Set of tasks —
1. Answer these from the reader work-advice list:
(a) What did the author ask readers to share?
(b) Who gave the advice in the first tip?
(c) What share of the IT team was male?
2. Pick up the reader list of work advice after its last sentence and keep writing it.

The Best Work Advice I Ever Received – Reader Top 10 List

I recently asked readers to share the best advice they’ve ever received about how to succeed at work. Here are my favorite tips from readers about doing well at your job and getting along well with your manager and coworkers.

1. When you’re the expert, talk like one

“When you are the expert, talk like you are the expert. Don’t be overly deferential or modify your statements with things like “I think” or “Maybe…” when you are talking to people who are in peers or are ranked higher in the organization.

This advice was from my boss in my first corporate job after years in publishing, to encourage me to be more assertive. I’m a woman, I was younger than everyone else on the team, and I was often in a position of having to tell our IT team — all older than me and 95% male — how I wanted things on our website. They wouldn’t always follow my directions exactly or in a timely fashion; instead they would follow their own opinions and regard my instructions as advice. When I started sounding more direct and assertive, they had more respect for my experience and my projects were done to my specifications and timeline.”

Input data —
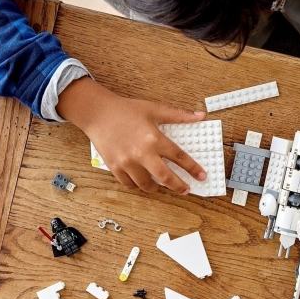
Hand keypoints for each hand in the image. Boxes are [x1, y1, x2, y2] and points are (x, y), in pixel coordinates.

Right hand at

List of answers —
1.
(a) The best advice they've ever received about how to succeed at work.
(b) The writer's boss in the writer's first corporate job after years in publishing.
(c) 95%.

2.
2. Praise publicly and criticize privately

“Praise publicly, criticize privately. You will need, at some point, to get cooperation and work out of someone who does not report to you, whose boss does not take an interest in your work, whose department does not give a rat’s butt about your department. If you cannot get people who do not report to you to work with you, you will be dead in the water.”

3. You’re the average of the people you spend time with

“Someone once told me, ‘You are the average of the 6 people you spend the most time with.’ Professionally, I took this to heart and made a point of networking with not only people who are generally successful, but also people who exhibit the kind of work habits I know I need to emulate.”

4. Never be good at anything you don’t want to do

“Never be good at anything you don’t want to do. Tongue somewhat in cheek — of course, as a junior person you have to get good at the grunt work before you’ll be given more interesting tasks. But as a general rule — the better you get at something, the more you’ll be asked to do it. The way to make sure your niche is what you want it to be is to make sure you’re best at those things!”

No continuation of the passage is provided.